Bug of the day: 2016-12-14
The previous day, I was looking at the debug logs and noticed a general teardown of the pipeline (setting state to NULL, removing elements, etc) when something crashed (e.g. wrong parameters => failed to link). I was thinking it absolutely shouldn’t happen and went to fix it. I could reproduce the pipeline crashing completely, but not the teardown. In any case, I pushed some fixes for it to fail more gracefully and went to sleep.
Next day, the pipeline started crashing for no apparent reason when I was trying to debug something else. I opened the log and, sure enough, there was a teardown. I also thought I could see some “child process killed” debug output on stdout, but that was running under screen, and “how do I scroll under screen?” should turned into “meh, that must have been just my idea, I can see the teardown here – plus I’m not getting a core dump”. I tried debugging where it could come from, but it ended up coming from a user command. However, my colleague insisted that the pipeline was just crashing.
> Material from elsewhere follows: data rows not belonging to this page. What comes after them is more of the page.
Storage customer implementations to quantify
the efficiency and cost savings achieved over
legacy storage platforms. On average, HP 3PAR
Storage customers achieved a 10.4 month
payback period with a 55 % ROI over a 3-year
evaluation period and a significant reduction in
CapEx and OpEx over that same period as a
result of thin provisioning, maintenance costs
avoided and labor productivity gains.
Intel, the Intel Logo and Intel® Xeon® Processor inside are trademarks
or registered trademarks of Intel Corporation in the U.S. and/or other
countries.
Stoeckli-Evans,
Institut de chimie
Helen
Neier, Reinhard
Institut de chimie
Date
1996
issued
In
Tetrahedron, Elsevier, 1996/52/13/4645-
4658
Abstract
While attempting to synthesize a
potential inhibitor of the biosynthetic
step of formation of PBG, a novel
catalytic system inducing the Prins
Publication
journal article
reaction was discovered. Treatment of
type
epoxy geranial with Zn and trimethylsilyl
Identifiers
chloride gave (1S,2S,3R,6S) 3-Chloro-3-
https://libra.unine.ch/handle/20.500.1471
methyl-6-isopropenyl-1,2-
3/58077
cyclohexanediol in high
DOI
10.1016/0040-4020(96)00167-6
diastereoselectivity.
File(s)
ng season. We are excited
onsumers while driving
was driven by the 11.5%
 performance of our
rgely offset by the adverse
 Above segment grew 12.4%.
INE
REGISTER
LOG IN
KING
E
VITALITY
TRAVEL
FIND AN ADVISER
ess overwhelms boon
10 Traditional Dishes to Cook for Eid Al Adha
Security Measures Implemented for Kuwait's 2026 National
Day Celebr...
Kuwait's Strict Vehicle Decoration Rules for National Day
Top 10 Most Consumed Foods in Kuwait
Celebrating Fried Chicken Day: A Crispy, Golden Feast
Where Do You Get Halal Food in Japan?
Upon closer inspection, I noticed two processes doing teardown simultaneously. I asked my colleague and he said “yes, I was running four RTSP previews at once, but I was only recording to a file on one channel”. I tried seeing which process had the filesink in it, and I noticed it was yet another process, the last line of which was something completely normal and non-error. At that point I scrolled up and, sure enough, the “child process killed” message was there. It was even signal 9 (SIGKILL), which explained the absence of a core dump.
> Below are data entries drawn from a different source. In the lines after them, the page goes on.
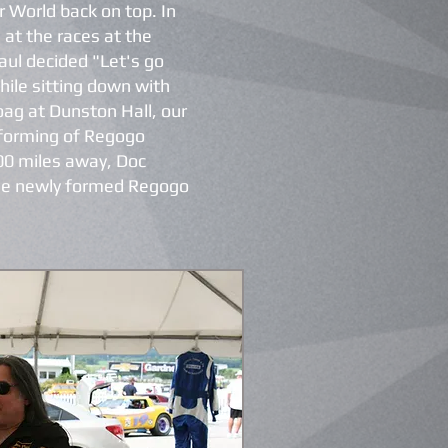
ar World back on top. In
 at the races at the
ul decided "Let's go
while sitting down with
oag at Dunston Hall, our
 forming of Regogo
00 miles away, Doc
the newly formed Regogo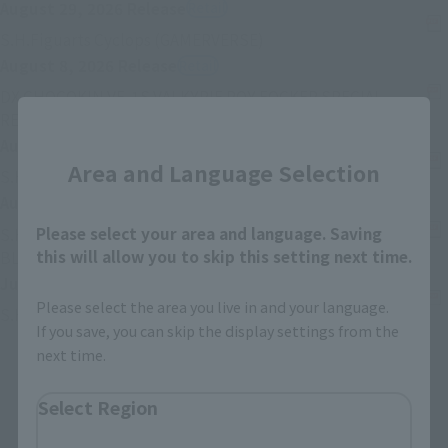
August 29, 2026
Release
Retail
(Opens in a new tab)
S.H.Figuarts Cyclops (GAMERVERSE)
August 8, 2026
Release
Retail
DX CHOGOKIN VF-1S VALKYRIE ROY FOCKER SPECIAL
(Opens in a new tab)
REVIVAL Ver.
Close
August 8, 2026
Release
Retail
Area and Language Selection
(Opens in a new
S.H.Figuarts ZETTON 60th Anniversary Edition
August 8, 2026
Release
Retail
Please select your area and language. Saving
S.H.Figuarts (SHINKOCCHOU SEIHOU) MASKED RIDER
(Opens in a new tab)
this will allow you to skip this setting next time.
BLACK RX
July 25, 2026
Release
Retail
Please select the area you live in and your language.
(Opens in a new tab)
S.H.Figuarts SETO KAIBA
If you save, you can skip the display settings from the
next time.
Back
Forward
1
2
3
…
74
Select Region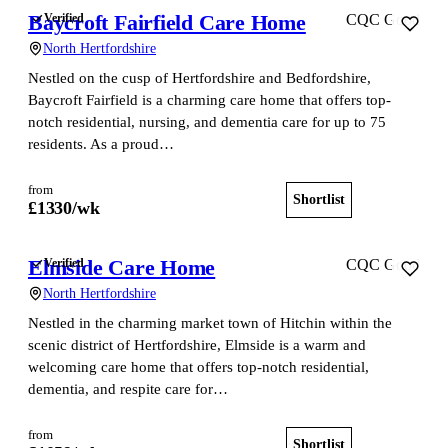
Baycroft Fairfield Care Home
Verified
CQC Good
North Hertfordshire
Nestled on the cusp of Hertfordshire and Bedfordshire,
Baycroft Fairfield is a charming care home that offers top-
notch residential, nursing, and dementia care for up to 75
residents. As a proud…
from
Shortlist
View home
£
1330
/wk
Elmside Care Home
Verified
CQC Good
North Hertfordshire
Nestled in the charming market town of Hitchin within the
scenic district of Hertfordshire, Elmside is a warm and
welcoming care home that offers top-notch residential,
dementia, and respite care for…
from
Shortlist
View home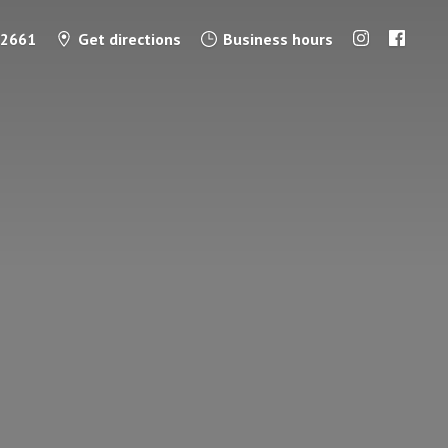
-2661
Get directions
Business hours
What had really happened: I was already debugging something else, so I had set debug log level to a high value. My colleague was running four channels at once, which means four different RTSP sessions, which encoded their streams four times, on a CPU encoder. When the time came for one of these four sessions to start encoding again in order to write it on the file, the machine simply couldn’t handle the load, the child process took longer than the configured timeout to respond and ended up getting killed as “probably deadlocked”.